The author, Fausta Cialente (born 29 November 1898), the daughter of an Italian army officer, was a native of Sardinia but spent much of her childhood moving from place to place. When she married in 1921, she and her composer husband went to live in Alexandria, the main city of Egypt's Mediterranean coast. She completed her first novel, Natalia, in 1927 but it was not published until 1930 after she had made an impressive literary debut with the long story (it's a new term for me — apparently it falls somewhere between short story and novella), Marianna, in 1929. The novel Natalia explored the narrator’s memories of childhood and early adulthood; were it available in English I would have it read it as it includes the death of her father in the First World War and her correspondence with a young soldier on the front. Her second novel, wholly set in Egypt, was published in 1936. Involved in anti-fascist and resistance activities, her literary career was put on hold. She returned to Italy in 1947 but it was not until 1961 that this, her next novel, was published. She went on to write four more novels as well as a collection of short stories. Her final novel, Le quattro ragazze Wieselberger (The Four Wieselberger Girls) won the Premio Strega (Italy's most prestigious literary prize) in 1976.

Daniela, the orphan protagonist, seeks to understand her own background in conversation with her guardian grandmother:
“My grandmother was talking loudly, as she nearly always did.
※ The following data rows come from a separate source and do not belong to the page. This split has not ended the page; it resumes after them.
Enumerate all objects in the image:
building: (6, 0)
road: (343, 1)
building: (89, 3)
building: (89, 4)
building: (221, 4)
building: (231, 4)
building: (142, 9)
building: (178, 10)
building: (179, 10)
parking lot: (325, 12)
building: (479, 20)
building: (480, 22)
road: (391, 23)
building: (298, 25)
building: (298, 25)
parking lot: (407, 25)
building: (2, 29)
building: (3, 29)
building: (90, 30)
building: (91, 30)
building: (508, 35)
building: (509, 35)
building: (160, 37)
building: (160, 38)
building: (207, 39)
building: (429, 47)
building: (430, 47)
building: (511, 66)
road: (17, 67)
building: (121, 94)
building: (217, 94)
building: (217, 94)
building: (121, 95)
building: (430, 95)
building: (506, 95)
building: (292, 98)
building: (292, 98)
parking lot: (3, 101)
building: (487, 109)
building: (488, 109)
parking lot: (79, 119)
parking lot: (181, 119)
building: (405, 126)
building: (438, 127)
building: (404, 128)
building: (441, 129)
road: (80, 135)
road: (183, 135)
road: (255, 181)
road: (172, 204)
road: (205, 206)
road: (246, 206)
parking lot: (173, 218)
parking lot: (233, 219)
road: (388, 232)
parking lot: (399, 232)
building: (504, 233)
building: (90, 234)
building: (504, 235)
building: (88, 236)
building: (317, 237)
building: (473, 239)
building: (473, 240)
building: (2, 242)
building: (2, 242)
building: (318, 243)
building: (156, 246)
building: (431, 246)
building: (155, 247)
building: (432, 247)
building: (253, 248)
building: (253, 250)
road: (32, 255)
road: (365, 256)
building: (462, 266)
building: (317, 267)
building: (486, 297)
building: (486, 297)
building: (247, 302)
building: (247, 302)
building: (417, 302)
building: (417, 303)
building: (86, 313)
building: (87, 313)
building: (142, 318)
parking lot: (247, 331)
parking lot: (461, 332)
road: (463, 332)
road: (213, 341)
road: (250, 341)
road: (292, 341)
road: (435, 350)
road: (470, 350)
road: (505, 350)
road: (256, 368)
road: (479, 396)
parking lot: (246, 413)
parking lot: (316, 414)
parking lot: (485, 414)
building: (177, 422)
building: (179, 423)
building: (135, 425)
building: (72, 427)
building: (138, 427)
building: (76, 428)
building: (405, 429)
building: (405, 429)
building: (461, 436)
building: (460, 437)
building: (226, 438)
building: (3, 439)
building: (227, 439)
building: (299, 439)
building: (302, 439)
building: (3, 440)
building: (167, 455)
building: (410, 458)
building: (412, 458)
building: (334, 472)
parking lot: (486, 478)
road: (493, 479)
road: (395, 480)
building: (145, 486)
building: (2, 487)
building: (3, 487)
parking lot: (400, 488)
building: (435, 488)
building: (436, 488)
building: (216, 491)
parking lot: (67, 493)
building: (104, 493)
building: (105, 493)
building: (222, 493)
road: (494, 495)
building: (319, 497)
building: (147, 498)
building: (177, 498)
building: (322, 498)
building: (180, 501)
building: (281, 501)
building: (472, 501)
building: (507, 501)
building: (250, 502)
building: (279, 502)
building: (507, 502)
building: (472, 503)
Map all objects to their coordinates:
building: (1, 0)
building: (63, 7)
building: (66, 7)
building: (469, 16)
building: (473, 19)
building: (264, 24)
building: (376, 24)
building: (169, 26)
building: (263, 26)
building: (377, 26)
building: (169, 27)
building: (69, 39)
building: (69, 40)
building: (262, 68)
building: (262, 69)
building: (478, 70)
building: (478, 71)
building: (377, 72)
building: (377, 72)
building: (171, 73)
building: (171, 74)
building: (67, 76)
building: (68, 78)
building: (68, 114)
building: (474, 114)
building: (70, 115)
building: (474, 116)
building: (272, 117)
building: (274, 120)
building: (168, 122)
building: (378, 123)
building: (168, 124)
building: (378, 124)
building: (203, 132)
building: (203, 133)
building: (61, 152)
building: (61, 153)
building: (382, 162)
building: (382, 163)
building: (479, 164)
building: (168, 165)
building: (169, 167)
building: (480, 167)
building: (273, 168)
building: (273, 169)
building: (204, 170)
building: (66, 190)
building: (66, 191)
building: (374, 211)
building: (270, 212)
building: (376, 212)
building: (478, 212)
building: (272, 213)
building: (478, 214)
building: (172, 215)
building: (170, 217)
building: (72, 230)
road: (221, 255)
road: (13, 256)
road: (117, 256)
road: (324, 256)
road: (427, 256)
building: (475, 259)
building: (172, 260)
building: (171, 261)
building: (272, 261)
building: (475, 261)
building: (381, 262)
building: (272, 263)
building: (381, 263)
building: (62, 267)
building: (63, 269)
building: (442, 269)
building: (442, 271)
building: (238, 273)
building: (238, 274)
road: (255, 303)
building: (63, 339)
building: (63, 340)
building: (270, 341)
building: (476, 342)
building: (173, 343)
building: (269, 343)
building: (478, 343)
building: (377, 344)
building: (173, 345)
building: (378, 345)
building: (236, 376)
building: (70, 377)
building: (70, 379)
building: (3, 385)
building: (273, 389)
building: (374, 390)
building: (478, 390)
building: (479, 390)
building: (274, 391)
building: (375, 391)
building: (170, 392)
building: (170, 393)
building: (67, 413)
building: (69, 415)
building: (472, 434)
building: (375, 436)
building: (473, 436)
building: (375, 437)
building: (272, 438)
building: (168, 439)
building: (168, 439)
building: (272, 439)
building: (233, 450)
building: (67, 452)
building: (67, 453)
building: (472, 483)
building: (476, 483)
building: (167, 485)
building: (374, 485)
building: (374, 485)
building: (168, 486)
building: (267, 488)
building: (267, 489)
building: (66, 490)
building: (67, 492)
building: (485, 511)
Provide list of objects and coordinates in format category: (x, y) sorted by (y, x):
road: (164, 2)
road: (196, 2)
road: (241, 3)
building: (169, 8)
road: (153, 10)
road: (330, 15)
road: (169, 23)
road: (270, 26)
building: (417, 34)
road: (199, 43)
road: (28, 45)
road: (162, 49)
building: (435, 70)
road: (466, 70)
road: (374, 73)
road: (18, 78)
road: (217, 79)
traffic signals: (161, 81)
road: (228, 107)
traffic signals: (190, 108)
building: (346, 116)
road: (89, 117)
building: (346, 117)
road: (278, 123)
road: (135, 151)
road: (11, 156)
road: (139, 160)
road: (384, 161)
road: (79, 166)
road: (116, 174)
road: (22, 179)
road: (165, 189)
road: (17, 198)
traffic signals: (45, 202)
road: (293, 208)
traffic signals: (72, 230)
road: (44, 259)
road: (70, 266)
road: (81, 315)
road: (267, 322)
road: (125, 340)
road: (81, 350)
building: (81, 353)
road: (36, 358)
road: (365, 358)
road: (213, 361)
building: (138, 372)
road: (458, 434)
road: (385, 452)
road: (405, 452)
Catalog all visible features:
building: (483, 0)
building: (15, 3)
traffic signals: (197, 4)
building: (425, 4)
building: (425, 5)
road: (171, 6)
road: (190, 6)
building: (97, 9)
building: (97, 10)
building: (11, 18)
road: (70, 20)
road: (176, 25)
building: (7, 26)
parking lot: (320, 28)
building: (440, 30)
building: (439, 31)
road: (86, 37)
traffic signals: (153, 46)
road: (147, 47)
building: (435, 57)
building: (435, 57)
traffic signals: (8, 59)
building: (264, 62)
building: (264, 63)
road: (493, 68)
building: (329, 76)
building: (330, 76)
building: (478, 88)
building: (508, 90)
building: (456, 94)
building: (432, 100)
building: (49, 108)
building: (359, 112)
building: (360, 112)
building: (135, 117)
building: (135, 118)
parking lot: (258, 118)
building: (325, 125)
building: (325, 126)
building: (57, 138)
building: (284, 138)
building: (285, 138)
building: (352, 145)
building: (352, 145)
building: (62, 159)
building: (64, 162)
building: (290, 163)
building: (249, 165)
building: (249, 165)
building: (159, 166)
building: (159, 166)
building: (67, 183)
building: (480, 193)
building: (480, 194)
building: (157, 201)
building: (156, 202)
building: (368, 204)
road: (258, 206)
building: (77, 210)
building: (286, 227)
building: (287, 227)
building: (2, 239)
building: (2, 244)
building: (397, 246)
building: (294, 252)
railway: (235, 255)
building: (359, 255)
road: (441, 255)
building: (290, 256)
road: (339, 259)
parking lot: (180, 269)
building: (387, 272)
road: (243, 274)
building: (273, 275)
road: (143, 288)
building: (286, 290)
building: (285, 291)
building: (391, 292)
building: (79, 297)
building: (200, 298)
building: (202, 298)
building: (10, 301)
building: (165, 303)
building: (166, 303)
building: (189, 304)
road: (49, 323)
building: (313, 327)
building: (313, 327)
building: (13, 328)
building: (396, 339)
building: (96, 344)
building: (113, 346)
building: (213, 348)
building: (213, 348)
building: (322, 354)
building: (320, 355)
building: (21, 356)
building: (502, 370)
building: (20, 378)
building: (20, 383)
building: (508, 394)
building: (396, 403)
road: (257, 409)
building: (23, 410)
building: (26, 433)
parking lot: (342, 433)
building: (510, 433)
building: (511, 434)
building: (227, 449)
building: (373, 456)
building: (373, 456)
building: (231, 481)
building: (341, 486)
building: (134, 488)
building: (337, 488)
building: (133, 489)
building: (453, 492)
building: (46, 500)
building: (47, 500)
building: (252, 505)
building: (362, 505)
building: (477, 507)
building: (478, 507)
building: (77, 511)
She was getting angry with Livia, which was not at all unusual, either, saying scornfully that Livia had made her miserable bit of money during the Great War, helping smugglers on the beach, which was then completely deserted, but no one had managed to find out how on earth she had landed up in Egypt, and with whom.”
There are other snippets about the First World War as the memories of different characters are explored.
Soàd, her grandmother's servant, tells Daniela what she wants to know about her early childhood:
“that immediately after the 'accident' my grandmother sent someone to fetch me in Italy. The Great War was on at the time and we made the journey in a convoy, guarded from attack, threatened by German submarines.”